_Extract_.
========================================

After joining him on the summit block, Keith told me he took "the back way to the top". Having climbed this route four times previously, I knew there was no "back way". There's only air and rotten, vertical rock. So when he pointed out the horror show he'd just lead, I was dumbfounded. I flat out couldn't believe the line the rope was slithering up. "Uh, not the route, Keith." But there he was, all smiles, a little less skin, but on top nevertheless, faithfully taking up slack.

At the end of that week, we took a rest day back at in Omak. It was 90 degrees and 15% humidity. We made a pitcher of margaritas and lobbed water balloons from a surgical tubing funnel gun at FedEx delivery trucks as they exited the warehouse next door. We went though an entire bag of balloons over the course of about 8 hours. That's 250 balloons and a lot of drivers muttering to themselves, "What the hell?"

Keith had some monster feet. I recall many, many days sitting on my Laramie front porch drinking PBR ($4.88 for a case!) and watching The Spence circle past my house sporting those oh-so-fabulous '80s-style New Balances (the gray and white ones, size 14). He'd bound along, making his usual, lonesome loop around Laramie. He'd guilt trip me with that Forest Gump wave and cruise on by, only to be seen again in 27-31 minutes, depending on traffic. I was an avid runner then, too. I never saw Keith on my runs.

Always a beer for the summit. Keith at the top, somewhere near Washington Pass.

Keith in flannel high in the North Cascades.

Keith and I did several winter ski climbs together in central Colorado. After a night in a snow cave we made the summit of this peak near Leadville (I forget the name). I had a rapidly-developing case of strep on this trip and missed all my finals the following week. The summit was awesome. And the C+ I received in 'Geochemistry of Natural Waters' was both my worst grade in grad school and the only one the Exxon recruiters brought up in the interview. They hired me the following year.

Keith was the last person able to drive a Toyota pickup 120,000 miles up and down countless mountain passes yet maintain >50% of the original brake pads. In life as on the road, he was Dr. Downshift.

He's the only guy I've known to routinely build igloos in his yard. He'd send me postcards from far off corners of nowhere year after year. He ran marathons. He was a military-trained sniper. This is a guy who, at 45 years old, managed to avoid the trappings of a real job, but lived a great life all the while. Always up for a long drive and a cold bivy, good chocolate and dark beer, the perfect snow cave and the hermit lifestyle. He called me Sven.

Waterballooning FedEx trucks. The fortuitous location of my junipers facilitated hours of undetected launches. Omak.

Grand Prize Winner - 2005 Okanogan Funnelator Championships.

Kieth Spencer was not a great climber. He was terrible leading anything above 5.6. He was, however, a great trudger, a consummate planner, an adventurer, and always in training. You would find him doing push ups while others drank beer around the campfire.

But Keith would sandbag you. One time, we drove to Indian Peaks, hiked way back into this lonely, aesthetic spire, climbed it, descended, and found ourselves completely out of energy and daylight. It was a clear night and freezing cold. We would bivy in our daypacks if a flat spot could be found. We had a bag of M&Ms between us. Just before laying down, I shined my headlamp over to catch Keith pulling from his little pack an 8000m down parka. "What the...? Where was that thing all day?" Sandbagging Spence slept soundly that night. Me? I was hypothermic - but hypothermic with M&Ms!.

========================================

_Material supplied_.
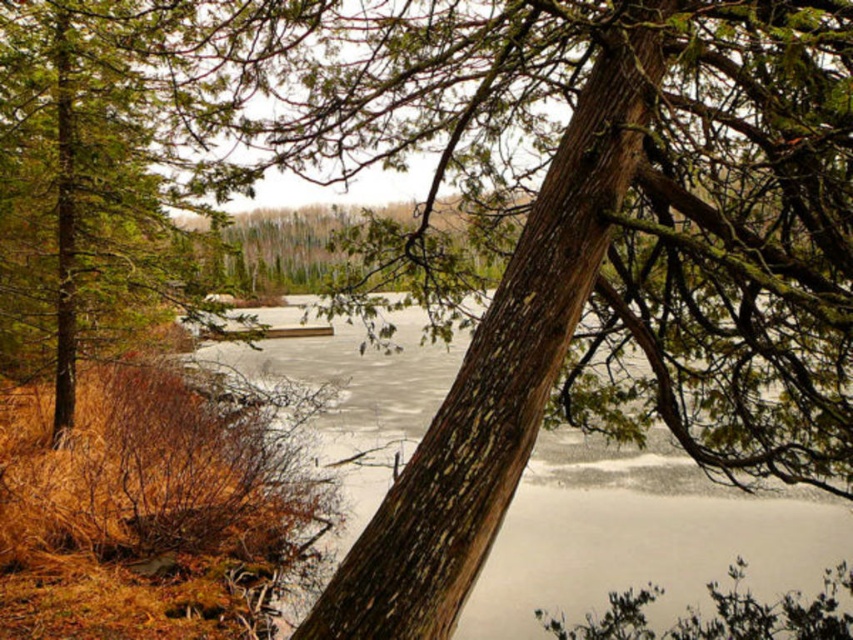
Question: Which object appears farthest from the camera in this image?

Choices:
 (A) frozen ice at center
 (B) green rough bark tree at left

Answer: (B)

Question: Can you confirm if frozen ice at center is positioned below green rough bark tree at left?

Choices:
 (A) yes
 (B) no

Answer: (A)

Question: Is frozen ice at center below green rough bark tree at left?

Choices:
 (A) no
 (B) yes

Answer: (B)

Question: Which of the following is the farthest from the observer?

Choices:
 (A) (300, 310)
 (B) (187, 44)

Answer: (A)

Question: Is frozen ice at center positioned behind green rough bark tree at left?

Choices:
 (A) yes
 (B) no

Answer: (B)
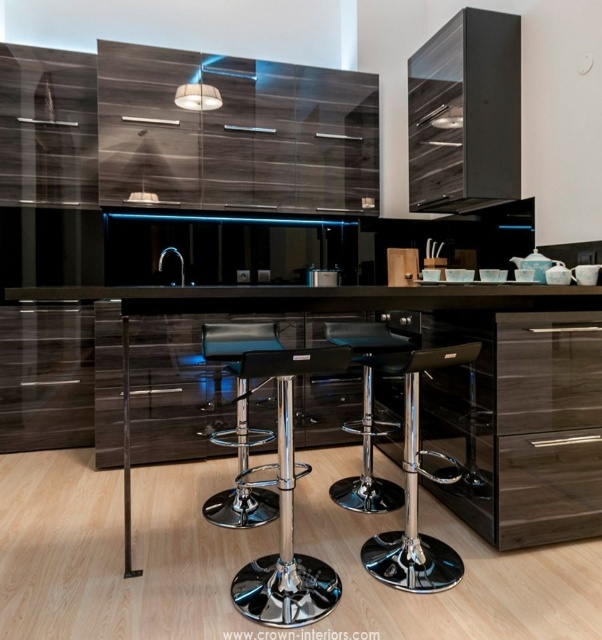
Question: Among these objects, which one is farthest from the camera?

Choices:
 (A) satin black toaster at center
 (B) chrome/black bar stool at center

Answer: (A)

Question: Is glossy wood exhaust hood at upper center bigger than polished chrome bar stool at center?

Choices:
 (A) yes
 (B) no

Answer: (B)

Question: Is black chrome bar stool at center smaller than satin black toaster at center?

Choices:
 (A) no
 (B) yes

Answer: (A)

Question: Based on their relative distances, which object is farther from the black leather bar stool at center?

Choices:
 (A) black chrome bar stool at center
 (B) black glossy counter top at center

Answer: (B)

Question: Estimate the real-world distances between objects in this image. Which object is farther from the glossy wood exhaust hood at upper center?

Choices:
 (A) black chrome bar stool at center
 (B) polished chrome bar stool at center

Answer: (A)

Question: Does black chrome bar stool at center come behind black leather bar stool at center?

Choices:
 (A) no
 (B) yes

Answer: (A)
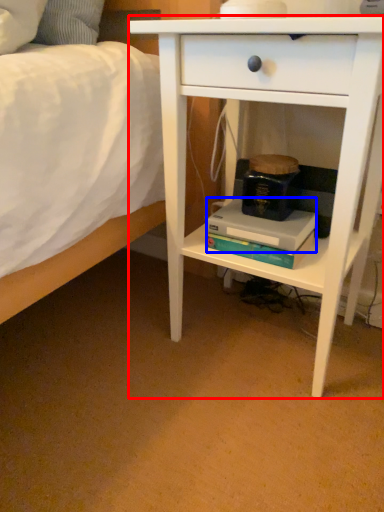
Question: Which of the following is the closest to the observer, nightstand (highlighted by a red box) or paperback book (highlighted by a blue box)?

Choices:
 (A) nightstand
 (B) paperback book

Answer: (A)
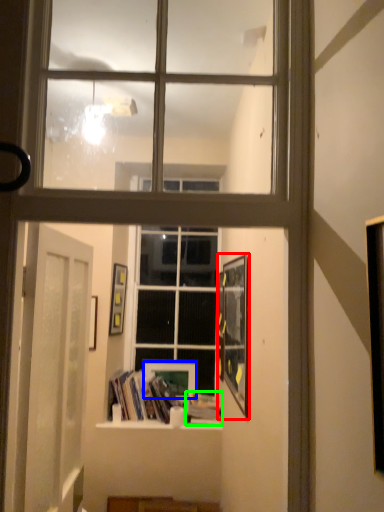
Question: Which is farther away from picture frame (highlighted by a red box)? picture frame (highlighted by a blue box) or paperback book (highlighted by a green box)?

Choices:
 (A) picture frame
 (B) paperback book

Answer: (A)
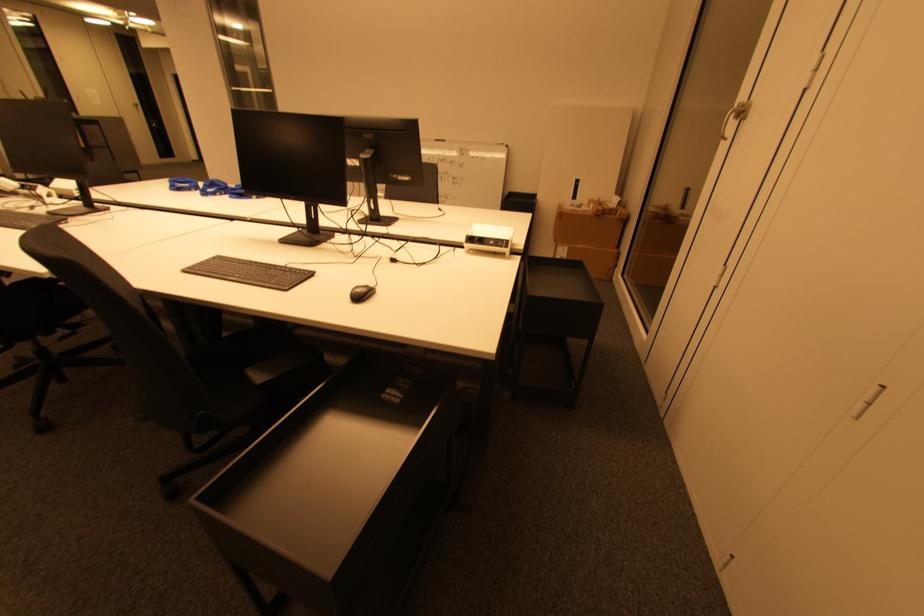
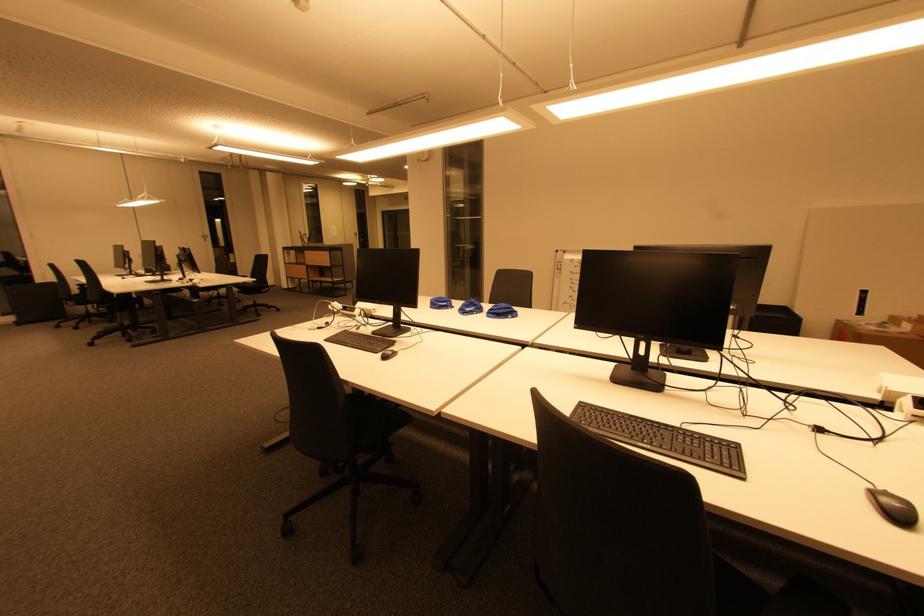
Question: Which direction would the cameraman need to move to produce the second image? Reply with the corresponding letter.

Choices:
 (A) Left
 (B) Right
 (C) Forward
 (D) Backward

Answer: (A)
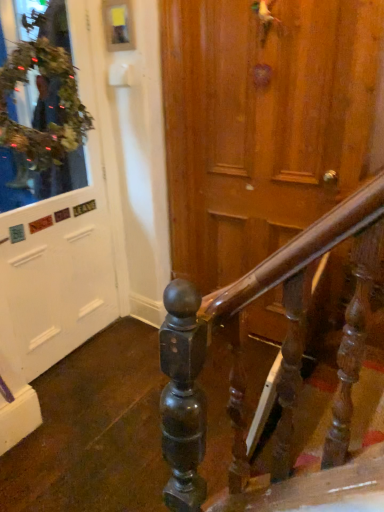
Question: From the image's perspective, is white matte door at left located above or below green leafy wreath at upper left?

Choices:
 (A) below
 (B) above

Answer: (A)

Question: From a real-world perspective, is white matte door at left physically located above or below green leafy wreath at upper left?

Choices:
 (A) below
 (B) above

Answer: (A)

Question: Does point (14, 289) appear closer or farther from the camera than point (46, 98)?

Choices:
 (A) farther
 (B) closer

Answer: (A)

Question: Considering the positions of point (0, 87) and point (41, 303), is point (0, 87) closer or farther from the camera than point (41, 303)?

Choices:
 (A) farther
 (B) closer

Answer: (B)

Question: From the image's perspective, relative to white matte door at left, is green leafy wreath at upper left above or below?

Choices:
 (A) above
 (B) below

Answer: (A)

Question: Is green leafy wreath at upper left inside or outside of white matte door at left?

Choices:
 (A) inside
 (B) outside

Answer: (B)

Question: Visually, is green leafy wreath at upper left positioned to the left or to the right of white matte door at left?

Choices:
 (A) left
 (B) right

Answer: (B)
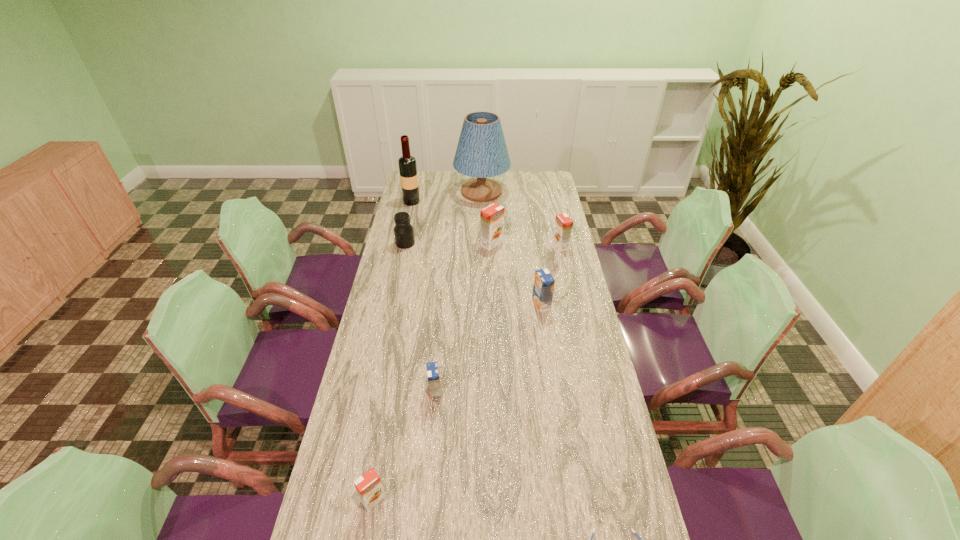
The height and width of the screenshot is (540, 960). What are the coordinates of `free space located on the back of the smallest orange orange juice` in the screenshot? It's located at (397, 364).

The height and width of the screenshot is (540, 960). I want to click on object at the far edge, so click(x=481, y=152).

The height and width of the screenshot is (540, 960). What are the coordinates of `wine bottle at the left edge` in the screenshot? It's located at (407, 164).

The width and height of the screenshot is (960, 540). I want to click on jar at the left edge, so click(403, 231).

Where is `orange juice located at the left edge`? orange juice located at the left edge is located at coordinates (369, 487).

I want to click on vacant area at the far edge of the desktop, so click(x=469, y=178).

Where is `vacant space at the left edge`? vacant space at the left edge is located at coordinates (376, 408).

Identify the location of vacant region at the right edge of the desktop. The height and width of the screenshot is (540, 960). (533, 216).

Find the location of a particular element. The width and height of the screenshot is (960, 540). vacant area that lies between the blue lampshade and the rightmost orange juice is located at coordinates (521, 219).

Find the location of a particular element. This screenshot has height=540, width=960. vacant space that is in between the left blue orange_juice and the sixth farthest object is located at coordinates (489, 348).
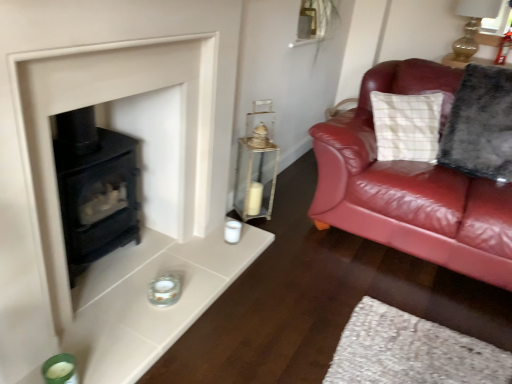
Question: Is gold glass oil lamp at upper right not within matte black stove at lower left?

Choices:
 (A) no
 (B) yes

Answer: (B)

Question: From the image's perspective, does gold glass oil lamp at upper right appear higher than matte black stove at lower left?

Choices:
 (A) yes
 (B) no

Answer: (A)

Question: Can you confirm if gold glass oil lamp at upper right is positioned to the left of matte black stove at lower left?

Choices:
 (A) yes
 (B) no

Answer: (B)

Question: From a real-world perspective, does gold glass oil lamp at upper right sit lower than matte black stove at lower left?

Choices:
 (A) yes
 (B) no

Answer: (B)

Question: Does gold glass oil lamp at upper right come in front of matte black stove at lower left?

Choices:
 (A) no
 (B) yes

Answer: (A)

Question: Is gold glass oil lamp at upper right facing towards matte black stove at lower left?

Choices:
 (A) no
 (B) yes

Answer: (B)

Question: From a real-world perspective, is matte glass candle holder at lower center, which appears as the 2th candle holder when viewed from the front, physically below gold glass oil lamp at upper right?

Choices:
 (A) no
 (B) yes

Answer: (B)

Question: Is matte glass candle holder at lower center, which appears as the 2th candle holder when viewed from the front, positioned behind gold glass oil lamp at upper right?

Choices:
 (A) yes
 (B) no

Answer: (B)

Question: Is matte glass candle holder at lower center, which is the 2th candle holder in bottom-to-top order, completely or partially outside of gold glass oil lamp at upper right?

Choices:
 (A) no
 (B) yes

Answer: (B)

Question: From the image's perspective, is matte glass candle holder at lower center, which is the 2th candle holder in bottom-to-top order, on gold glass oil lamp at upper right?

Choices:
 (A) no
 (B) yes

Answer: (A)

Question: Considering the relative sizes of matte glass candle holder at lower center, which ranks as the 1th candle holder in top-to-bottom order, and gold glass oil lamp at upper right in the image provided, is matte glass candle holder at lower center, which ranks as the 1th candle holder in top-to-bottom order, thinner than gold glass oil lamp at upper right?

Choices:
 (A) no
 (B) yes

========================================

Retype the passage about Keith word for word, from "Keith and I" to "the following year.".

_Written answer_.
Keith and I did several winter ski climbs together in central Colorado. After a night in a snow cave we made the summit of this peak near Leadville (I forget the name). I had a rapidly-developing case of strep on this trip and missed all my finals the following week. The summit was awesome. And the C+ I received in 'Geochemistry of Natural Waters' was both my worst grade in grad school and the only one the Exxon recruiters brought up in the interview. They hired me the following year.